Beryllocene

Identifiers
- CAS Number: 37048-03-6 η^{1}, η^{5}; 12083-43-1 η^{5}, η^{5};
- 3D model (JSmol): Interactive image;
- ChemSpider: 10157199;
- PubChem CID: 11984699;
- CompTox Dashboard (EPA): DTXSID80958217 ;

Properties
- Chemical formula: C_{10}H_{10}Be
- Molar mass: 139.202 g·mol^{−1}
- Appearance: colorless crystals
- Melting point: 59 °C (138 °F; 332 K)
- Boiling point: 233 °C (451 °F; 506 K)

= Beryllocene =

Beryllocene is an organoberyllium compound with the chemical formula Be(C_{5}H_{5})_{2}, first prepared in 1959. The colorless substance can be crystallized from petroleum ether in the form of white needles at −60 °C and decomposes quickly upon contact with atmospheric oxygen and water.

== Preparation ==

Beryllocene can be prepared by reacting beryllium chloride and sodium cyclopentadienide in benzene or diethyl ether:

$\mathrm{BeCl_2 +\ 2\ Na(C_5H_5)\ \xrightarrow[]{Et_2O} Be(C_5H_5)_2 + 2\ NaCl }$

== Properties ==

=== Physical ===
In contrast to the uncharged metallocenes of the transition metals V, Cr, Fe, Co, Ni, Ru and Os, which have a strictly symmetrical and therefore dipoleless structure, beryllocene has an electric dipole moment of 2.46 Debye (in benzene), or 2.24 Debye (in cyclohexane), indicating asymmetry of the molecule. In the IR spectrum there are signals at 1524, 1610, 1669, 1715 and 1733 cm^{−1}, which also indicate that the structure does correspond to that of ferrocene.

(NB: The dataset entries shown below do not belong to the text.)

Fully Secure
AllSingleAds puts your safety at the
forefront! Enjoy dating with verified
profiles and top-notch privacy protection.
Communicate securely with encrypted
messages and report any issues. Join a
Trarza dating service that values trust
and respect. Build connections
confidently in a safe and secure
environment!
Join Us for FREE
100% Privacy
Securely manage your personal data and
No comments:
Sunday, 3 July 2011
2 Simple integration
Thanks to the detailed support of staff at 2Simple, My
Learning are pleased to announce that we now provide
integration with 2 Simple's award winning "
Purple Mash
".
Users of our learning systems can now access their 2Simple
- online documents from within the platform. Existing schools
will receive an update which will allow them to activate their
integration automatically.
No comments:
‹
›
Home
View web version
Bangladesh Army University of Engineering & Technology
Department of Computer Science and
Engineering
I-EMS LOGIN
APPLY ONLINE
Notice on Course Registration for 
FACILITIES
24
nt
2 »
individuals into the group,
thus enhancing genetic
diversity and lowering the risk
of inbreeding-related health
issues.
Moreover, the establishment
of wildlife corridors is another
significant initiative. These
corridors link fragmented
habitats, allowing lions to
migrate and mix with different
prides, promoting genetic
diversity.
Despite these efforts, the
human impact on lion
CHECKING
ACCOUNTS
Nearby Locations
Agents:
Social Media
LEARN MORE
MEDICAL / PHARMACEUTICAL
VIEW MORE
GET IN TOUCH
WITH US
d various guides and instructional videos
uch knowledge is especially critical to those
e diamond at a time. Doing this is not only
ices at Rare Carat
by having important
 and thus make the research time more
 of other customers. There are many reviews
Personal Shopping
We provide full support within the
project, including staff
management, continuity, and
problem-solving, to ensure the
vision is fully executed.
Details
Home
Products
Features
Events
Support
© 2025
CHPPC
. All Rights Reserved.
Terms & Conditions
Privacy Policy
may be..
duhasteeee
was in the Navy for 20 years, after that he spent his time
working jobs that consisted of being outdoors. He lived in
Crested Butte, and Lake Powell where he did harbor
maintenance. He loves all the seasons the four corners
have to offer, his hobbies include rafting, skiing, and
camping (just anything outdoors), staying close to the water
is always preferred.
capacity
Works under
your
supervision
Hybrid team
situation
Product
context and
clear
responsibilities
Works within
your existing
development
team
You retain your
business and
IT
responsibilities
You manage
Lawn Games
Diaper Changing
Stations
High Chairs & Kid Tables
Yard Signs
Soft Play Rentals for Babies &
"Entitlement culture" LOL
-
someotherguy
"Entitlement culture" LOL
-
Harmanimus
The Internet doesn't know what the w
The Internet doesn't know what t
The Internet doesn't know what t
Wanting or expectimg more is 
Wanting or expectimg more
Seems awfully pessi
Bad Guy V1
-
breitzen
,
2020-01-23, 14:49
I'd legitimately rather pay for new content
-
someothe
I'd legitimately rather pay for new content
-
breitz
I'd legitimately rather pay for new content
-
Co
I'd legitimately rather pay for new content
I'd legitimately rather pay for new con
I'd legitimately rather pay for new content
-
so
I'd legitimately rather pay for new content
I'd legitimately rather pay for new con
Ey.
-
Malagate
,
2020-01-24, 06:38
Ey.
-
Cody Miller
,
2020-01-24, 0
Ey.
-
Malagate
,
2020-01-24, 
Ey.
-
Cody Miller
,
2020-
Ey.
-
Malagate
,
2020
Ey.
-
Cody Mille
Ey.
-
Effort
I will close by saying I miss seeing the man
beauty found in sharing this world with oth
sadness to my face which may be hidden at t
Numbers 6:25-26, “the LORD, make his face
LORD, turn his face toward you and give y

In contrast, the nuclear magnetic resonance spectrum shows only one signal down to −135 °C, indicating either a symmetrical structure or a rapid fluctuation of the rings.

===Structure===
Beryllocene shows different molecular geometries depending on the physical state. The low-temperature X-ray structure analysis shows a slipped sandwich structure, i.e. the rings are offset from each other - one ring is η^{5} coordinated with a Be-Cp distance of 152 pm, the second only η^{1} coordinated (Be-Cp distance: 181 pm). The reason for the η^{5}, η^{1} structure is that the orbitals of beryllocene can only be occupied with a maximum of 8 valence electrons. In the gas phase both rings η^{5} appear to be coordinated. In fact, one ring is significantly further from the central atom than the other (190 and 147 pm) and the apparent η^{5} coordination is due to a rapid fluctuation of the bond. Based on gas-phase electron diffraction studies at 120 °C, Arne Haaland concluded in 1979 that the two rings are only about 80 pm shifted from each other and are not coordinated η^{5},η^{1}, but rather η^{5},η^{3}.

Like beryllocene, the octamethyl derivative Be(C_{5}Me_{4}H)_{2} has a slipped sandwich structure with η^{5},η^{1} coordination. In contrast Be(C_{5}Me_{5})_{2} shows the classic η^{5},η^{5} coordination. In the crystal, however, the Be-C distances vary between 196.9(1) and 211.4(1) pm.

=== Chemical ===
Beryllocene decomposes relatively quickly in tetrahydrofuran, forming a yellowish gel. It reacts violently in water to produce beryllium hydroxide and cyclopentadiene:
 Be(C5H5)2 + 2 H2O -> Be(OH)2 + 2 C5H6

Like magnesocene, beryllocene also forms ferrocene with iron(II) chloride. The driving force is the formation of the very stable ferrocene molecule.
 Be(C5H5)2 + FeCl2 -> BeCl2 + Fe(C5H5)2

It is predicted to react with beryllium to generate C_{5}H_{5}BeBeC_{5}H_{5}.

== Safety ==
Beryllocene is toxic and carcinogenic.